Itinérance: ce que la recherche fait de mal

Par Marybeth Shinn et Beth C. Weitzman

Il y a vingt-cinq ans, les éditeurs Marybeth Shinn et Beth C. Weitzman a noté dans l'introduction d'un volume d'articles de JSI sur le sans-abrisme que la recherche sur le sujet avait tendance à se concentrer sur les sans-abri individuels, plutôt que sur les circonstances sociales ou économiques qui ont provoqué cet itinérance. Cela était problématique, comme ils l'écrivaient, parce qu'il tendait à endosser le blâme de la victime – une tendance troublante parmi les organismes de services sociaux chargés d'aider les sans-abri.

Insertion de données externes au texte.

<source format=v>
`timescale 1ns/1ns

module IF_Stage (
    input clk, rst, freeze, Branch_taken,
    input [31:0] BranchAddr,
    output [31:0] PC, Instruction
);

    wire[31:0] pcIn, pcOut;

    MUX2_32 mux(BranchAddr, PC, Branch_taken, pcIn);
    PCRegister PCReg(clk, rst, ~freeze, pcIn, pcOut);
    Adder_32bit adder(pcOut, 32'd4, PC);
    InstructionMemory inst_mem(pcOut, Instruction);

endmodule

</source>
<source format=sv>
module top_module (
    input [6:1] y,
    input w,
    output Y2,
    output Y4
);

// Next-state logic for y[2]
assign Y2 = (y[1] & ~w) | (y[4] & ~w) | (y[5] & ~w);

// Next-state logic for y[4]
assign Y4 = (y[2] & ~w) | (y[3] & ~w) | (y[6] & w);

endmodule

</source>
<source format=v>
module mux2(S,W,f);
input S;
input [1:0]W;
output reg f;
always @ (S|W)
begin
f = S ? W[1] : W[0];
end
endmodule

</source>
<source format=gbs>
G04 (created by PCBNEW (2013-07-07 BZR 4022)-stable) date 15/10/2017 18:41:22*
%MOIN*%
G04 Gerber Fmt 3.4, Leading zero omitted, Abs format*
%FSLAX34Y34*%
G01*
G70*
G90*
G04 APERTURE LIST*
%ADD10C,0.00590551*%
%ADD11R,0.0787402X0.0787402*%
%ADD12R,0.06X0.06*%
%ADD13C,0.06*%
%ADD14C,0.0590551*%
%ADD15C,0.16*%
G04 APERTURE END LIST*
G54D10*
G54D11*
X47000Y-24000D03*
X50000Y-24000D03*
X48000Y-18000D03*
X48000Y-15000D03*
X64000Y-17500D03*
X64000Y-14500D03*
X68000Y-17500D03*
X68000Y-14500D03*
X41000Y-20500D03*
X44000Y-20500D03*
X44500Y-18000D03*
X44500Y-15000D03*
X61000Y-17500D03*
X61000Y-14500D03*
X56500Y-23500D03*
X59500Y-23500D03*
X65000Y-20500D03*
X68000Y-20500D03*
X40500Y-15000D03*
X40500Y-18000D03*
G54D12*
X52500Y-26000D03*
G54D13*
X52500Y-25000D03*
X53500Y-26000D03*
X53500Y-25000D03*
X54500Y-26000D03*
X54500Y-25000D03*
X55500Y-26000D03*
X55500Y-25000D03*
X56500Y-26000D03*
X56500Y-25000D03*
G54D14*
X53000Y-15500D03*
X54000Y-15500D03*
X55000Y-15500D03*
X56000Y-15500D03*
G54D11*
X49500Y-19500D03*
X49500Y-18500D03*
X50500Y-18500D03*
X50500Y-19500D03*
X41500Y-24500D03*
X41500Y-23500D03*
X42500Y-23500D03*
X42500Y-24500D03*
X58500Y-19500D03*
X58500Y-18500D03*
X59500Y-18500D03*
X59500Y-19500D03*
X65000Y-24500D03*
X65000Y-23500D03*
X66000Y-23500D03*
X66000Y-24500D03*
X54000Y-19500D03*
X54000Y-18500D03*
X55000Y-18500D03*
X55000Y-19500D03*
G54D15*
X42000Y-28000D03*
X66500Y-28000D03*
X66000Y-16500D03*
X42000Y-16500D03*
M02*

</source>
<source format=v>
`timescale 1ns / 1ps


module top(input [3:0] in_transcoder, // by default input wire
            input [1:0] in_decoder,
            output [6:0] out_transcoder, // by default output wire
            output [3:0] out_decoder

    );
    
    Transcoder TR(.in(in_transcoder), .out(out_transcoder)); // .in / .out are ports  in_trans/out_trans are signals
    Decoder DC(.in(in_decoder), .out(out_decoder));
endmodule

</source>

http://blog.uniongospelmission.org/
Source: http://blog.uniongospelmission.org/

La recherche sur le sans-abrisme a porté une attention particulière aux caractéristiques des personnes sans domicile, notamment en ce qui concerne leur santé et leur état de santé mentale. Cette approche a énuméré avec succès les problèmes qui prévalent chez les sans-abri et a stimulé le développement de services pour les résoudre. En mettant l'accent sur ce qui ne va pas chez les sans-abri, nous risquons toutefois de suivre les étapes classiques de blâmer la victime: identifier un problème social, étudier les personnes touchées pour déterminer comment elles diffèrent du reste d'entre nous, définir les différences comme cause de le problème, et la mise en place de programmes humanitaires pour corriger les différences. Les efforts pour identifier la santé des problèmes sociaux des sans-abri nous ont détournés de l'étude et de la lutte contre la croissance de la pauvreté, l'érosion des prestations sociales, la destruction des logements sociaux et d'autres facteurs qui ne sont pas caractéristiques des victimes individuelles. Le domaine est devenu la proie des risques de détourner l'attention des causes sous-jacentes et de renforcer les stéréotypes sur le groupe de population.

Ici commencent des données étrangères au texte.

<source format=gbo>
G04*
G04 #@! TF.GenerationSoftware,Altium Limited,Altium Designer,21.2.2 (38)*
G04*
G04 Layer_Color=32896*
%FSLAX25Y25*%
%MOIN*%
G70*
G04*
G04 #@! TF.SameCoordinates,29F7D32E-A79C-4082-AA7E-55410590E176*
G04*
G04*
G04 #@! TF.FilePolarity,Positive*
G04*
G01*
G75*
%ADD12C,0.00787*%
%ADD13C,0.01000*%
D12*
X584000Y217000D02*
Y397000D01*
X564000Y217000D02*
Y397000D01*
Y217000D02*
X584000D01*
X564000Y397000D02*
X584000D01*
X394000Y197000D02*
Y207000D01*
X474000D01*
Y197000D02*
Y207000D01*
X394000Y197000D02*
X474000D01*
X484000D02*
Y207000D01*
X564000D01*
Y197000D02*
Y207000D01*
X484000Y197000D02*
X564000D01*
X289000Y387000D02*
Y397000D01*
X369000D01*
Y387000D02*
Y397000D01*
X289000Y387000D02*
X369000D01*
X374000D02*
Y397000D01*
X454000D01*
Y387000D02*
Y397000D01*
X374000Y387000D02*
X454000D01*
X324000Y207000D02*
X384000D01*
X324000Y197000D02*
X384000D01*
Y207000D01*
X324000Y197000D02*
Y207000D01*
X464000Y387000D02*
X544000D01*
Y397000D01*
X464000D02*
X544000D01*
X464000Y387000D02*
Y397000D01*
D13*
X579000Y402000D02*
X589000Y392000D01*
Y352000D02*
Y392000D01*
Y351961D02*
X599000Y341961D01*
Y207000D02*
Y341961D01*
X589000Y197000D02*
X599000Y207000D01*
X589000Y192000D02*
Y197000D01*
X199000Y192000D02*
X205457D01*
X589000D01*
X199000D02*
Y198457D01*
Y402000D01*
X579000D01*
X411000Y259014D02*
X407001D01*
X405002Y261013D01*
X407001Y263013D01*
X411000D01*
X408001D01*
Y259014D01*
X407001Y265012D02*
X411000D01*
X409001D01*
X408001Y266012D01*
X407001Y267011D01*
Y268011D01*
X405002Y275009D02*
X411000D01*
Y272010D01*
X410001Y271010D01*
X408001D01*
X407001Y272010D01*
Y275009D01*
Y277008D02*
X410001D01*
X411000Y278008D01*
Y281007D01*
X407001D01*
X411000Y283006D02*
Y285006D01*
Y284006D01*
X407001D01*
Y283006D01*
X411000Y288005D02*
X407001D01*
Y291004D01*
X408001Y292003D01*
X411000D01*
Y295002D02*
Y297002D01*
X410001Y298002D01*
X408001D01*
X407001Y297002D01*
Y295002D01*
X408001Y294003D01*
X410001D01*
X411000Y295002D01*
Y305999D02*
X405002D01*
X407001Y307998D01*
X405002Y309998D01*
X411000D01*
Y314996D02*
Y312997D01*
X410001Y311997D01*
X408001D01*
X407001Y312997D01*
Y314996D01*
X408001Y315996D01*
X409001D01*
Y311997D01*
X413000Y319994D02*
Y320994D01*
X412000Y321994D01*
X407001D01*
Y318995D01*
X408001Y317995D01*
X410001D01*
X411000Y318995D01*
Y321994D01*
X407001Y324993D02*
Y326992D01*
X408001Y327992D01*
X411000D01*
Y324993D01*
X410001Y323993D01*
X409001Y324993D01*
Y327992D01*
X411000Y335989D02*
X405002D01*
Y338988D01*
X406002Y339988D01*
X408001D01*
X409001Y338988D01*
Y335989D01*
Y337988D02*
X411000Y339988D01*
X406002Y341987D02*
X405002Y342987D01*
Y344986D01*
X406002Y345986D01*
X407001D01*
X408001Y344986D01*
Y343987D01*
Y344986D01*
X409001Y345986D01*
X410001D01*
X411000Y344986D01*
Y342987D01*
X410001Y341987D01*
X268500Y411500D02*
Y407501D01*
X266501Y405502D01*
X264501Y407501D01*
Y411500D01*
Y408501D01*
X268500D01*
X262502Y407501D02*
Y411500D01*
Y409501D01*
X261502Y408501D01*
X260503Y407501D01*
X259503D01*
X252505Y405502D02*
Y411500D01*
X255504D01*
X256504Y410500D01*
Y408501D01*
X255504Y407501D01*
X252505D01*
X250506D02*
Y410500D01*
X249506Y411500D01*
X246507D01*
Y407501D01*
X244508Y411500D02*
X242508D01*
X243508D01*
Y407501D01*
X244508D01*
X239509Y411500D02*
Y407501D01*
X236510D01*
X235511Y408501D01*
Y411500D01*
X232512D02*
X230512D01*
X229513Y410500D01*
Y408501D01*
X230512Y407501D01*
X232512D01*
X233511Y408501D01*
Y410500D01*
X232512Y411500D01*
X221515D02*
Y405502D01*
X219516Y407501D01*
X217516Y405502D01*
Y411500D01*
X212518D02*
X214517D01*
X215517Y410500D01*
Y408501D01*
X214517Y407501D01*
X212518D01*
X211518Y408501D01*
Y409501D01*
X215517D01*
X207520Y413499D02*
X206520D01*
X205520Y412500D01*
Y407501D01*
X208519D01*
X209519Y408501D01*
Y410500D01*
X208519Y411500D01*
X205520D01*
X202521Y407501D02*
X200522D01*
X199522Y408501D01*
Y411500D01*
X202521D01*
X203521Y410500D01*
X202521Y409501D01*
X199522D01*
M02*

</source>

Cette focalisation sur les problèmes individuels renforce la position typique des responsables gouvernementaux envers les populations problématiques, à savoir les extraire. Cooper a souligné cette position en décrivant les efforts déployés par différentes unités gouvernementales pour se décharger de la responsabilité de la lutte contre le sans-abrisme. Les services sociaux affirment qu'ils ne peuvent offrir aucun service aux personnes sans adresse, les autorités du logement protestent que l'itinérance est un problème de santé mentale, les agences de santé mentale notent qu'elles peuvent faire peu pour les sans-abri souffrant de handicaps mentaux sévères. etc.

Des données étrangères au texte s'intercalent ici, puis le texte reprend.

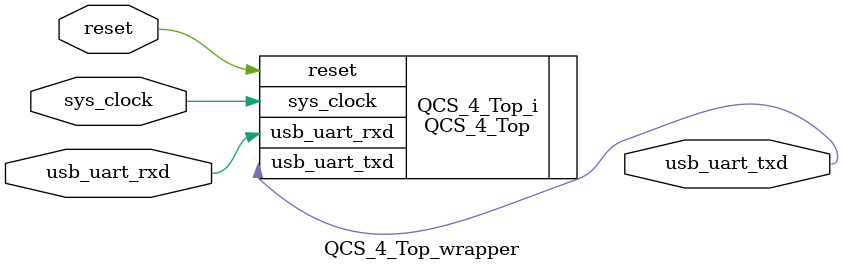
<source format=v>
`timescale 1 ps / 1 ps

module QCS_4_Top_wrapper
   (reset,
    sys_clock,
    usb_uart_rxd,
    usb_uart_txd);
  input reset;
  input sys_clock;
  input usb_uart_rxd;
  output usb_uart_txd;

  wire reset;
  wire sys_clock;
  wire usb_uart_rxd;
  wire usb_uart_txd;

  QCS_4_Top QCS_4_Top_i
       (.reset(reset),
        .sys_clock(sys_clock),
        .usb_uart_rxd(usb_uart_rxd),
        .usb_uart_txd(usb_uart_txd));
endmodule

</source>
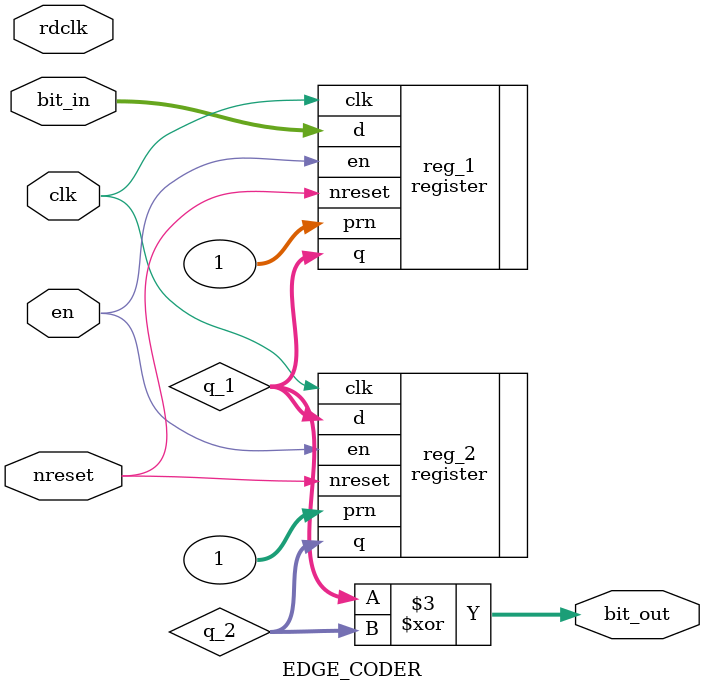
<source format=v>
module EDGE_CODER #(parameter N = 16)//, C = 16, vol_C = 8)
(
    nreset,
    en,
    clk,
    rdclk,
    bit_in,
    bit_out
);
    input wire nreset;
    input wire en;
    input wire clk;
    input wire rdclk;
    input wire [N-1:0] bit_in;
    output wire [N-1:0] bit_out;
    
    //wire en_in;
    //wire nreset_in;
    //assign nreset_in = en_in;
    //assign en_in = en;
    /*
    counter_locked # (.delay(C), .vol(vol_C)) unit_delay (
    .rdclk(rdclk),
    .nreset(nreset),
    .en(en),
    .clk(clk),
    .clk_out(en_in)
    );
    */
    
    register # ( .SIZE(N)) reg_1 (
        .q( q_1),
        .d( bit_in),
        //.en( en_in),
        //.nreset( nreset_in),
        .en( en),
        .nreset( nreset ),
        .prn( 1),
        .clk( clk)
    );
    
    wire [N-1:0] q_1,  q_2;
    
    register # ( .SIZE(N)) reg_2 (
        .q( q_2),
        .d( q_1),
        //.en( en_in),
        //.nreset( nreset_in),
        .en( en),
        .nreset( nreset),
        .prn( 1),
        .clk( clk)
    );
     
    assign bit_out = q_1 ^ q_2;
    
    
endmodule
</source>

Lorsqu'une agence municipale a commandé une étude sur les familles sans-abri dans une métropole, un représentant de l'administration de la ville a exprimé un intérêt particulier pour trois questions: d'où venaient les mères (en dehors des frontières de la ville), où se trouvaient leurs maris? leurs maladies mentales. Chacun suggérait un moyen de transférer la responsabilité du sans-abrisme ailleurs: vers d'autres villes moins généreuses, vers des pères irresponsables ou vers des institutions psychiatriques d'État. Le cri de NIMBY ("Not In My Backyard") entendu partout où des abris sont planifiés, est repris par les cris du gouvernement de NIMB ("Not In My Bailiwick").

Beth Shinn est professeure au Département de développement humain et organisationnel du Vanderbilt Peabody College.
Beth C. Weitzman est professeur de santé et de politique publique à l'École de culture, d'éducation et de développement humain Steinhardt de l'Université de New York.
Les deux auteurs étaient à NYU quand l'auteur de cet article.